Almost as if plucked straight from a digital robin, this bright red feather does anything *but* float on the breeze!
Featuring the same winning combo as found on the Teensy 4.0, this is a veritable powerhouse, ready to enable even the most ambitions feather projects.
In addition to the feather I/O standard headers, there is an extra expansion header bringing out a suite of pins to enable you to take advantage of the i.MX1062's very capable display interface. The i.MX1062 is capable of driving panels up to WXGA resolution, which is a whopping resolution of 1366 x 768 pixels! However, if you are running "headless", then you are free to use all of those pins for oodles of GPIO!
The i.MX1011 board trades in the extra I/O afforded by its brothers BGA package, in favour of a hand-solderable QFP package. In place of the display extension header found on the i.MX1062 board above, we find a a familiar friend in the form of the ESP32, complete with all the RF components.
While the ESP32 is a very capable part in itself, Arturo has used it here as a Wi-Fi co-processor.
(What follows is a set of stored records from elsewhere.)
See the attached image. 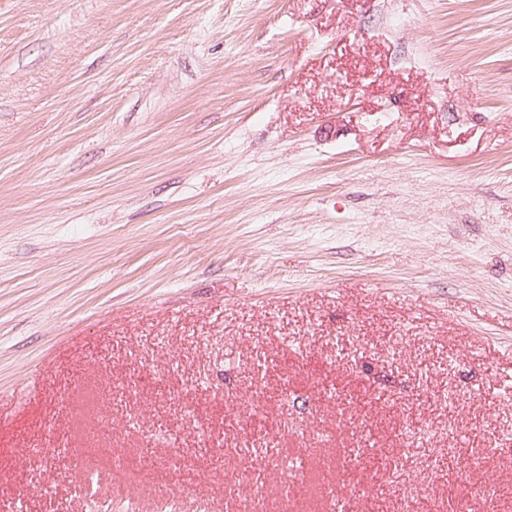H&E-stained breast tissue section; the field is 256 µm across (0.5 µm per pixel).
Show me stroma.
Returning <instances> with one entry per match:
<instances>
[{
    "mask_svg": "<svg viewBox=\"0 0 512 512\" xmlns=\"http://www.w3.org/2000/svg\"><path fill=\"white\" fill-rule=\"evenodd\" d=\"M342 492L512 512V0H0V512Z\"/></svg>",
    "mask_w": 512,
    "mask_h": 512,
    "instance_id": "35a3bbf8",
    "label": "stroma"
}]
</instances>
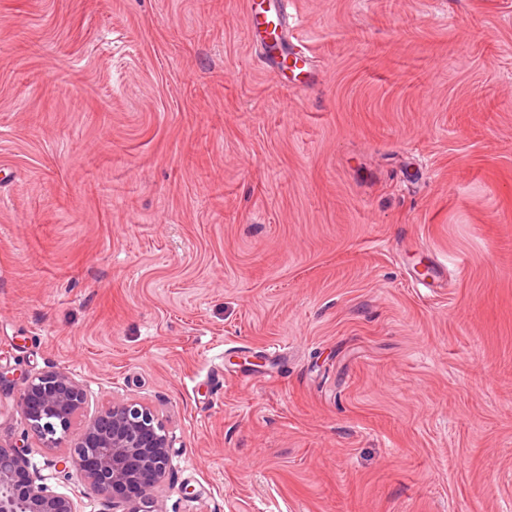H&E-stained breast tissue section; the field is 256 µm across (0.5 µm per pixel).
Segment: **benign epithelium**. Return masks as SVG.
I'll return each mask as SVG.
<instances>
[{"instance_id":"obj_1","label":"benign epithelium","mask_w":512,"mask_h":512,"mask_svg":"<svg viewBox=\"0 0 512 512\" xmlns=\"http://www.w3.org/2000/svg\"><path fill=\"white\" fill-rule=\"evenodd\" d=\"M83 384L64 370L21 378L18 406L29 432L51 448L68 441L57 464L75 476L83 494L112 503V512H162L160 492L173 441L158 415L133 400L114 402L88 420ZM27 443L0 444V512H80L74 498L35 482L28 474Z\"/></svg>"}]
</instances>
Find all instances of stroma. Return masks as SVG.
<instances>
[{
	"instance_id": "stroma-1",
	"label": "stroma",
	"mask_w": 512,
	"mask_h": 512,
	"mask_svg": "<svg viewBox=\"0 0 512 512\" xmlns=\"http://www.w3.org/2000/svg\"><path fill=\"white\" fill-rule=\"evenodd\" d=\"M291 10L300 89L249 0H0V368L153 407L163 512H512V0ZM260 1V2H258ZM267 0H254L251 12L248 14L247 35L251 44L261 47L264 63L271 68L281 84L288 87V77L284 70H298L297 75H306L303 82L313 78V60L307 53V47L292 33L291 0L273 1L265 6ZM297 41V44L293 40ZM291 62L288 66L287 61Z\"/></svg>"
}]
</instances>
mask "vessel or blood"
<instances>
[{
	"instance_id": "b4317fda",
	"label": "vessel or blood",
	"mask_w": 512,
	"mask_h": 512,
	"mask_svg": "<svg viewBox=\"0 0 512 512\" xmlns=\"http://www.w3.org/2000/svg\"><path fill=\"white\" fill-rule=\"evenodd\" d=\"M290 4L291 0H257L247 19L250 43L261 47L265 65L279 78L289 68L308 76L313 73L307 47L293 40Z\"/></svg>"
}]
</instances>
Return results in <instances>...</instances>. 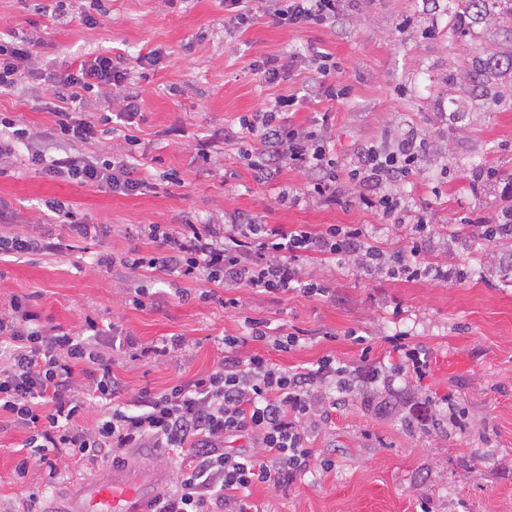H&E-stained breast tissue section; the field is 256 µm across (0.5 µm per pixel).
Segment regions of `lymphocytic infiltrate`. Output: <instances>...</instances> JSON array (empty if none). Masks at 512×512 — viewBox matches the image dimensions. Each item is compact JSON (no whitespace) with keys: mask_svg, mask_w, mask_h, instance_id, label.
Masks as SVG:
<instances>
[{"mask_svg":"<svg viewBox=\"0 0 512 512\" xmlns=\"http://www.w3.org/2000/svg\"><path fill=\"white\" fill-rule=\"evenodd\" d=\"M336 12L337 0H270L267 9L275 23L294 26L332 23ZM38 44L34 37L0 40L1 95L15 89ZM49 79L65 89L59 106L51 110V128L38 134L26 124L1 118L0 158L12 157L21 144L28 151L29 164L49 175L110 194L143 192L146 181L134 177L123 156L103 161L88 150L105 134L103 118L85 110L82 103L84 93L95 89L127 124L126 143H139L133 130L143 114L138 95L126 89L125 68L102 53L67 66L63 73L50 74ZM288 105L287 99H277L258 120L245 121L239 131L230 132V139L241 134L258 139L260 149L249 158L258 180L276 179L287 168L307 175L305 189L285 190L292 203L306 194L338 203L337 185L345 171L367 188L360 203L386 219L406 213L407 244L394 261H387L370 244L359 224H331L317 233L286 232L237 211L224 224L201 225L187 218L175 229L149 225L147 237L156 247L151 256L117 259L106 254L98 258V266L109 270L119 266L134 273L158 270L204 282L208 285L200 294L204 300L215 298L218 287L240 284L273 296L294 291L318 294V285L304 280L297 265L307 253L348 261L370 274L452 280L453 269L423 258V243L431 234L426 213L406 211L401 198L385 190L419 170L422 156L415 142L389 152L366 147L343 168L324 129L295 127ZM45 206L61 219L66 237L52 236L45 229L1 234V255L63 253L72 242L91 238V225L78 218L68 203L52 199ZM130 342L118 329L111 340H104L96 318L90 316L77 332L42 321L20 296L0 309V430L10 426L26 433V452L15 466L17 477H27L35 468L53 480L63 459L92 465L126 448L181 451L192 463L173 490L156 496L151 512H219L228 504L236 512H251L247 497L253 486L292 484L315 463L325 471L335 468V460L316 459L307 446L308 429L328 419L330 407L336 404L331 391L346 374L334 359H323L313 369L286 371L259 353L242 359L233 355L212 372L165 391L142 389L128 404L112 373L111 351ZM93 398L101 400L104 409L91 421L87 415ZM245 437L256 441L258 451L225 452L227 440Z\"/></svg>","mask_w":512,"mask_h":512,"instance_id":"lymphocytic-infiltrate-1","label":"lymphocytic infiltrate"}]
</instances>
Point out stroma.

This little beast can quite happily host a Wi-Fi AP or generate context-rich sensor reports on its own, while leaving the even-more-powerful of the board duo to focus on running CircuitPython stack, or anything else you can think of!
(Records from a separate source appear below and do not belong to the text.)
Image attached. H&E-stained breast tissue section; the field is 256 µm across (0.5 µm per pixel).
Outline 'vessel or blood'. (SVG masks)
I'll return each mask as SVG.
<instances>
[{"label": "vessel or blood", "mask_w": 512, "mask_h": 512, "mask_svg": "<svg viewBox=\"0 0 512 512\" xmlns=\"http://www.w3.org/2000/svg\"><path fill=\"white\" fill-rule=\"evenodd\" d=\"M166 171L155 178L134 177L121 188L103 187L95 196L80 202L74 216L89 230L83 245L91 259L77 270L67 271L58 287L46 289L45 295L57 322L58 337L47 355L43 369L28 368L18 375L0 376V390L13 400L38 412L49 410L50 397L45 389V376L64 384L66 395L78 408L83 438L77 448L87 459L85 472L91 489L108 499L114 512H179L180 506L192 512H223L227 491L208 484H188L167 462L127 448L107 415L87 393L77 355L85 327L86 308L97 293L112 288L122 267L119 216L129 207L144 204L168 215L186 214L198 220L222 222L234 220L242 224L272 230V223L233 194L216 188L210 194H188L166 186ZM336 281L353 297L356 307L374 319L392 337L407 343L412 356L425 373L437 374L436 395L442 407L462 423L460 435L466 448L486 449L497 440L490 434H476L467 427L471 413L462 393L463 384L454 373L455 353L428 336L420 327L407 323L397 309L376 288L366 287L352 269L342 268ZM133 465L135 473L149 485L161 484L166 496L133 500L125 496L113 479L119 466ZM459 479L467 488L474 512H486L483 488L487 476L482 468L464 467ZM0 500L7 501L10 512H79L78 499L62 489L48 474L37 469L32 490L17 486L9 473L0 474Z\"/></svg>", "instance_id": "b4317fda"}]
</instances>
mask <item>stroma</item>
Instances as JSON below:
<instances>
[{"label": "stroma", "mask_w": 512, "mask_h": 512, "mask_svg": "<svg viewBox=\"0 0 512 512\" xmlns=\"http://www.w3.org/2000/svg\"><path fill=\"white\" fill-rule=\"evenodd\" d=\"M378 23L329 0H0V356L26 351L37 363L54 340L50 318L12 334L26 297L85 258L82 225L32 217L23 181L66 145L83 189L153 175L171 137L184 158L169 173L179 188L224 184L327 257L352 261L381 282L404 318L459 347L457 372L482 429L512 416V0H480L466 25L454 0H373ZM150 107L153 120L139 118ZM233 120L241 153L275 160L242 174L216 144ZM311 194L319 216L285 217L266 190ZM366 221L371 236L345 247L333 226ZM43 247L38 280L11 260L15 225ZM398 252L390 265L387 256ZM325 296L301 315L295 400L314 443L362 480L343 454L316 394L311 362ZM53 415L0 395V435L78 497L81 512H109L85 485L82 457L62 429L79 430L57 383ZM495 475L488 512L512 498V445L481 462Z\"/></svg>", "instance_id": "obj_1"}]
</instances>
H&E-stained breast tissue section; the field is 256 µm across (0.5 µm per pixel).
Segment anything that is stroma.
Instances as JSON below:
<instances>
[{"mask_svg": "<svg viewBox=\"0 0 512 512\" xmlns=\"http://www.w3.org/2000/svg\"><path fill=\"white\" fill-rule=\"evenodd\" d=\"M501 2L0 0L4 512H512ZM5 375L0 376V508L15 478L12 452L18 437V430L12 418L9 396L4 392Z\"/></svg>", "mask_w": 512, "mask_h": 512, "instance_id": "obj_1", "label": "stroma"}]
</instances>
While these boards are still under development at the time of writing, we can see from Arturo’s Twitter feed that he is getting pretty close to signing off on them, at which point he intends to release full hardware sources!
And as we've seen Arturo throw his hand at hardware before, with the recent release of his "Serpente" SAM D21 boards, we have high hopes that we'll see these for sale on his Tindie store soon also!